Top of Page excerpt
- Title card (only used at year 2007)
- Genre: Sitcom
- Created by: ABS-CBN Studios
- Written by: Rhandy Reyes
- Directed by: Danni Caparas
- Starring: Aga Muhlach
- Country of origin: Philippines
- Original language: Filipino
- No. of episodes: 61

Production
- Executive producers: Carlo Katigbak; Cory Vidanes; Laurenti Dyogi;
- Producer: Mark Anthony Gile
- Running time: 45 minutes

Original release
- Network: ABS-CBN
- Release: July 29, 2007 – October 4, 2008

= That's My Doc =

That's My Doc is a Philippine television sitcom series broadcast by ABS-CBN. It stars Aga Muhlach, it aired from July 29, 2007 to October 4, 2008, and was replaced by Banana Split. It served as a reboot of Oki Doki Doc.

==Synopsis==
This time, Dr. Agaton will play as a pediatrician, who decided to seek greener pastures in the United States by becoming a nurse. As it is his personal mission to help other people, Agaton gradually made his way up, and soon, he was recognized as one of the best nurses in the hospital he's working in! However, it seems that fame and fortune are unable to fill the longing in Agaton's heart. A pang of homesickness sets in, and he eventually decides to go back to the Philippines, and take a vacation with his Tita Ocs, his childhood guardian, while his own parents were in the States. Will he find what he's looking for here in the country?

==Cast==
===Main Cast===
- Aga Muhlach as Dr. Agaton "Doc Aga" Abogado - He is a pediatrician who sought greener pastures in the United States as a nurse but returned to the Philippines after a pang of homesickness and a quest for the true meaning of life hit him.
Bottom of Page excerpt
Top of Supplied data
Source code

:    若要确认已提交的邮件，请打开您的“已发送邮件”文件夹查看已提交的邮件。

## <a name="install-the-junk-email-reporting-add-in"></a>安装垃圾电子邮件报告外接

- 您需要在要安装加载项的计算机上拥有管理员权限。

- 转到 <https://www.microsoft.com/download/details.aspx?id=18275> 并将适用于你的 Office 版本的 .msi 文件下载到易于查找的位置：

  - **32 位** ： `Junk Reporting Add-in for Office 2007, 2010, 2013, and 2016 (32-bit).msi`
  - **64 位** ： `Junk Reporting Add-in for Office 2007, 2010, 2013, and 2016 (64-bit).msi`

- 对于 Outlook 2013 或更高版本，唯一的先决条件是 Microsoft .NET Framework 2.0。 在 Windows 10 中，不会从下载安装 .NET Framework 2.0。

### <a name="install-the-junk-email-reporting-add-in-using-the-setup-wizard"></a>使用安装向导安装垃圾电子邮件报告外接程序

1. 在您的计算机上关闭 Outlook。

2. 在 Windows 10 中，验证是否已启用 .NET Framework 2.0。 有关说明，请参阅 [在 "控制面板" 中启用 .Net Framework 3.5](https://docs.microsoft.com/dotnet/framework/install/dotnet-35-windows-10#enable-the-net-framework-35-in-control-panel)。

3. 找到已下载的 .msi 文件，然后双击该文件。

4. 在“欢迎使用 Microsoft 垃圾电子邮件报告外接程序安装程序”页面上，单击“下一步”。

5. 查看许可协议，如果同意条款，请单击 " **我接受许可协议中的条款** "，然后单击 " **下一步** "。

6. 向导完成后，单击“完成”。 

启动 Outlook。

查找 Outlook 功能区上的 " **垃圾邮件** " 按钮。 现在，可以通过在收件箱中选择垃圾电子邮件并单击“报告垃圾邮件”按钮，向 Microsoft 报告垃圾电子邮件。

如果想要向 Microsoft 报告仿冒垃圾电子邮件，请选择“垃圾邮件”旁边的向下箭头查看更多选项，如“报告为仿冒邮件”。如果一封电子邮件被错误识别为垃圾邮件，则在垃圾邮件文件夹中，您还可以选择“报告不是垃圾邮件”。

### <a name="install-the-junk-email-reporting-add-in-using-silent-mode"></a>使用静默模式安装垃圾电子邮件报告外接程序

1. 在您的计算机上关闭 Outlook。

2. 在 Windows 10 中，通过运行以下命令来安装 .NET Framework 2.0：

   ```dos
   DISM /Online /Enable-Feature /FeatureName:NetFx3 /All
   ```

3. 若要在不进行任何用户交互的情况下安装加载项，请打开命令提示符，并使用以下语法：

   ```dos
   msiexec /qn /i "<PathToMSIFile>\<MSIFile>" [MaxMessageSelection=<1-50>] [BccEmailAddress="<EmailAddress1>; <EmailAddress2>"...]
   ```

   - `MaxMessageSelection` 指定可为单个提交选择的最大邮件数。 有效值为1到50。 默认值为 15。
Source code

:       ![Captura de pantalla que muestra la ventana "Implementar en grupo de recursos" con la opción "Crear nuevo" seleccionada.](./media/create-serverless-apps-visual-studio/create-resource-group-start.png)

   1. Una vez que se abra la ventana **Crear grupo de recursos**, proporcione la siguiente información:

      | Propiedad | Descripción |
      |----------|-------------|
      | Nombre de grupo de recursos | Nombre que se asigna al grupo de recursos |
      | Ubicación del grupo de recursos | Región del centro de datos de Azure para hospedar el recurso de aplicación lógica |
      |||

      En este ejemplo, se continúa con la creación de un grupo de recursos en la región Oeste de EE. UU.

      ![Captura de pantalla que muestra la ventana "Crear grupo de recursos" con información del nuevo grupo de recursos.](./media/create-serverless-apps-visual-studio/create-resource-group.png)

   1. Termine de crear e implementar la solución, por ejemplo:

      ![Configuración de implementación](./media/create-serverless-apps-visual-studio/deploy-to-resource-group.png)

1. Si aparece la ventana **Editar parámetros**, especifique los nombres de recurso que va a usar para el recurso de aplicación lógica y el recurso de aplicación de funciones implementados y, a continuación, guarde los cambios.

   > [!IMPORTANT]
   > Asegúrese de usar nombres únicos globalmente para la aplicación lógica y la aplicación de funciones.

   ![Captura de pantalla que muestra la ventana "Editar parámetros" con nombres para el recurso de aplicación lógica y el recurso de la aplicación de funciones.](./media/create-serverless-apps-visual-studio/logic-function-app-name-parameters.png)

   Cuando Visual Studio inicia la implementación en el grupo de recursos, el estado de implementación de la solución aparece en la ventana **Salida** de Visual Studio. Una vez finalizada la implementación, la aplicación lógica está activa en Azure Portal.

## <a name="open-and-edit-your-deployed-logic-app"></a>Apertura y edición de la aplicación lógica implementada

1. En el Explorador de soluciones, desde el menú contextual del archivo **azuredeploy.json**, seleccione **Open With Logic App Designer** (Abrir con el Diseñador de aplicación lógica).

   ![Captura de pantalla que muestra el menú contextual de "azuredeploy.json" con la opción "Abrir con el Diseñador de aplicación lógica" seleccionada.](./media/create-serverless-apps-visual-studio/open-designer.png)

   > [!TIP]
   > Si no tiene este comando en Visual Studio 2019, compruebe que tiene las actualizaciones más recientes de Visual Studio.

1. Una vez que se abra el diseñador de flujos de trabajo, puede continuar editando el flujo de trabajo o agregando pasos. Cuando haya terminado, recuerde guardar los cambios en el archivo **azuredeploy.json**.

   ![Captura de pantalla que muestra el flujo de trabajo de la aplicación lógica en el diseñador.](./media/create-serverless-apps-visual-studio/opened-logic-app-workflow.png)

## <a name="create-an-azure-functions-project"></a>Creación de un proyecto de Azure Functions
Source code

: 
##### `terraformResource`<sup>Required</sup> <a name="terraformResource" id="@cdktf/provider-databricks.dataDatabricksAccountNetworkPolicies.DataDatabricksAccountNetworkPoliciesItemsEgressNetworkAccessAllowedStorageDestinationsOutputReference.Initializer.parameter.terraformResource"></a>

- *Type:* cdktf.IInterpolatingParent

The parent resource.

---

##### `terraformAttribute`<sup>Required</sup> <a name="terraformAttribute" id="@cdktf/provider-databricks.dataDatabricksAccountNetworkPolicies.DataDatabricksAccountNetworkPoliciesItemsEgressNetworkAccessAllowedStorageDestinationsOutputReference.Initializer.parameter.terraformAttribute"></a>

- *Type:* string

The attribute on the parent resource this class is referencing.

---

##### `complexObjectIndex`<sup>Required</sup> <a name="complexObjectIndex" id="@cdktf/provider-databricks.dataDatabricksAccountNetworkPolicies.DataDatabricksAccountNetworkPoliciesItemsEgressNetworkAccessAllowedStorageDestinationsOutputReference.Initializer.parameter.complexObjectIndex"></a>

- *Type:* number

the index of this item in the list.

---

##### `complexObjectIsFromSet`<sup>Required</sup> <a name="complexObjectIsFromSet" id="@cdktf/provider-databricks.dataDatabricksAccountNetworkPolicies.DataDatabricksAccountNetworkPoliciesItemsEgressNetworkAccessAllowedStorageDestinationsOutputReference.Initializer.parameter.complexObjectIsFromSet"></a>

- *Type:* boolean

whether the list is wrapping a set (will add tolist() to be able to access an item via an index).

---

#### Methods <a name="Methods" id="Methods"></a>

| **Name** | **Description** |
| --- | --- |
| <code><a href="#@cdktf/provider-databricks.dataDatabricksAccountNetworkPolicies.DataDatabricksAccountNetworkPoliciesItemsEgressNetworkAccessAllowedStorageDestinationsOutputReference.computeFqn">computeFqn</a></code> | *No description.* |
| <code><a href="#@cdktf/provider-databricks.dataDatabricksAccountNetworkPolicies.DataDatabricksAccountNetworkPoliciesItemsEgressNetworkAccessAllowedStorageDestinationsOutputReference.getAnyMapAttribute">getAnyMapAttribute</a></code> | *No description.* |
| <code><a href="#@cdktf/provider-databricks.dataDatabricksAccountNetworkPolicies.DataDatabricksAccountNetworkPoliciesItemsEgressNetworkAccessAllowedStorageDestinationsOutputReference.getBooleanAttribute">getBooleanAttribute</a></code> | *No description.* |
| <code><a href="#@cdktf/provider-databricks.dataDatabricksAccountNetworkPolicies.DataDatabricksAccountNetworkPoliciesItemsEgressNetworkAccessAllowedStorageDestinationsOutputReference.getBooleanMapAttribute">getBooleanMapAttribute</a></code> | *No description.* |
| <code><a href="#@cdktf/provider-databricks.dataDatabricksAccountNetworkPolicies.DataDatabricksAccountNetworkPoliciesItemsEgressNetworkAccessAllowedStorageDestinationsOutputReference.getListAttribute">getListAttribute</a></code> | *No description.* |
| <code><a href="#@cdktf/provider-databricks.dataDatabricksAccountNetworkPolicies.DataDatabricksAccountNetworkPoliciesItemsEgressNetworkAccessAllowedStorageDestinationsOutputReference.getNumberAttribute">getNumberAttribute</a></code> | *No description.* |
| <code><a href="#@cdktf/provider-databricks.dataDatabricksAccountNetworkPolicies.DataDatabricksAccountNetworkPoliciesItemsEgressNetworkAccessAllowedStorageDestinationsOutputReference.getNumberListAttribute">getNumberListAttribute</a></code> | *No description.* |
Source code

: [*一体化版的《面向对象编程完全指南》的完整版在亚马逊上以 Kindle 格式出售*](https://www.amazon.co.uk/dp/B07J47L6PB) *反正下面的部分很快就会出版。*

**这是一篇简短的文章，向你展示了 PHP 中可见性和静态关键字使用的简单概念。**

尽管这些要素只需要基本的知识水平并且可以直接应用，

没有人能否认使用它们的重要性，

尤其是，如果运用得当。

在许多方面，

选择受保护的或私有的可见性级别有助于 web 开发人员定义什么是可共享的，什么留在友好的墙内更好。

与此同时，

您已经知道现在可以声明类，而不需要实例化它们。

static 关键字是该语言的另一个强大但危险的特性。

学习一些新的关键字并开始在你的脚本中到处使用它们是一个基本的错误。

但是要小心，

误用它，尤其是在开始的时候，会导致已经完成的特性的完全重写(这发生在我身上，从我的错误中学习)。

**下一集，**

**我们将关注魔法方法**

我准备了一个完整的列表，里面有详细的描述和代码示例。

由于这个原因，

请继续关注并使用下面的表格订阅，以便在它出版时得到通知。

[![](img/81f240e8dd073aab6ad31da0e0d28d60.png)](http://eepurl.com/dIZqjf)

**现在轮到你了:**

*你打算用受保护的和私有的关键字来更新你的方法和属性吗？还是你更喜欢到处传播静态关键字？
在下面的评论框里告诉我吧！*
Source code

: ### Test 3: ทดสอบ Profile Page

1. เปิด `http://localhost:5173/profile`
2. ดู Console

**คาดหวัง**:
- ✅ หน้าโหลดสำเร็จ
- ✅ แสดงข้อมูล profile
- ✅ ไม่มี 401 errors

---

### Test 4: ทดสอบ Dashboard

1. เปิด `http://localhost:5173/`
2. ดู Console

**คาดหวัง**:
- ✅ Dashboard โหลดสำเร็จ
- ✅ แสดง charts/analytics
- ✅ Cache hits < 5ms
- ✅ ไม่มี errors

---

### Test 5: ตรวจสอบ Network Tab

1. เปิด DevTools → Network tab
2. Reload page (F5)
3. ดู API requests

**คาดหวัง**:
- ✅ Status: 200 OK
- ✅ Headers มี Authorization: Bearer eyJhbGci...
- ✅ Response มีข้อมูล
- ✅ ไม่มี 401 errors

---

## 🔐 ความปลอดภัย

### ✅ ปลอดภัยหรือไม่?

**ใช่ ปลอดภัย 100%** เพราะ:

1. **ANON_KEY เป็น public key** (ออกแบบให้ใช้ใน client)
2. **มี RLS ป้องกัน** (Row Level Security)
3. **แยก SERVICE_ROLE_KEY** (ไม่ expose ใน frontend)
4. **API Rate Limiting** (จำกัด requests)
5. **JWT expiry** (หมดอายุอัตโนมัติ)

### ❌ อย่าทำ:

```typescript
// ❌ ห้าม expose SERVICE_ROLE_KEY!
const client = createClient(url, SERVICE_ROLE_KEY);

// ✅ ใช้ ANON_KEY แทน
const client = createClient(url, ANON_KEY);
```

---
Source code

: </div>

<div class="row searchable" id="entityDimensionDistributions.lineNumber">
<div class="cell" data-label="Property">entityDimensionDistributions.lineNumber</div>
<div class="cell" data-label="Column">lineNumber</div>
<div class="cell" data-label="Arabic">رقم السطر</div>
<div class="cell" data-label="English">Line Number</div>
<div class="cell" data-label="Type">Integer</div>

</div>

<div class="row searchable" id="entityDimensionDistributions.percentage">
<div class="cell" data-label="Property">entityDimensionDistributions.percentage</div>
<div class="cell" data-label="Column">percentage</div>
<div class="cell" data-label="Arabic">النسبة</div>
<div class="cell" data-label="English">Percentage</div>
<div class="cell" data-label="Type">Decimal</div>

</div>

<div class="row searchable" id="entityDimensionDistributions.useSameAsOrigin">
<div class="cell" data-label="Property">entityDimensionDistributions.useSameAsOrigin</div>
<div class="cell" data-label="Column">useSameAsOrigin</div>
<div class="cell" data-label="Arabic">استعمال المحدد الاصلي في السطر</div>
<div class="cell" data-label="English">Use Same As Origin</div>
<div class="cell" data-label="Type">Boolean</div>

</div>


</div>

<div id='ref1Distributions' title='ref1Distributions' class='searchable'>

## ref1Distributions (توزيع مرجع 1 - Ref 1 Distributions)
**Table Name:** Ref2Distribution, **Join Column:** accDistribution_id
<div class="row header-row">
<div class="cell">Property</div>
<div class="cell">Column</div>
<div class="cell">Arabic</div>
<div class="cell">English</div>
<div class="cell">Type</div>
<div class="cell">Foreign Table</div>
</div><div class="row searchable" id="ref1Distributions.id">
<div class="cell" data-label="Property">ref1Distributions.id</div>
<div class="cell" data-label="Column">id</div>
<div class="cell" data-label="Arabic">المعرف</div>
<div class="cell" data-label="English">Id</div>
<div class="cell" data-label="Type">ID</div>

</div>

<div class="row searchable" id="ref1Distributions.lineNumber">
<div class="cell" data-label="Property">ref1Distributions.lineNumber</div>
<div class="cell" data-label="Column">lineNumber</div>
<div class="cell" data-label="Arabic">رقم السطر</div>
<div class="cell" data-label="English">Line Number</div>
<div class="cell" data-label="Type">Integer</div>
Bottom of Supplied data
▶ **Using the information**
a) According to the sitcom page, which program replaced That's My Doc?
b) Write the next part of the page about the sitcom That's My Doc, picking up after its last sentence.

▶ **Responses to the tasks**
a) Banana Split

b)
===Supporting Cast===
- Nova Villa as Octavella "Tita Ocs" Flores - She is Aga's aunt who is the community's "Jill of All Trades".
- Raffy De Lara as Osmundo Flores - He is Tita Ocs' husband.
- Roderick Paulate as Major Ret Retualo - He is Aga's nemesis in the neighborhood. He's a ex-military officer who stands as Tabuneknek's leader.
- Precious Lara Quigaman as Greta Retualo - She is the sister of Major Ret Retualo and the neighborhood's "Crush ng Bayan".
- Bayani Agbayani as Buddy - He is a pet shop owner in town.
- Pokwang as Cita - She is Buddy's unrequited love interest. They have an adopted pet chimp named Kokong.
- Eda Nolan as Eda - She is the town's fashionist.
- Jake Cuenca as Jake Retualo - He is the swoon-worthy son of Major Ret Retualo.
- Celine Lim as Butching
- Sophia Baars as Sofia
- Mikan Ong as Mikan
- Jairus Aquino as Jai
  - Rayver Cruz as Jai (10 years after)
- Carlo Balmaceda as Bronson
  - Ejay Falcon as Bronson (10 years after)

==Soundtrack==
- Theme song was sung by Bayani Agbayani.

==See also==
- Oki Doki Doc
- OK Fine, 'To ang Gusto Nyo!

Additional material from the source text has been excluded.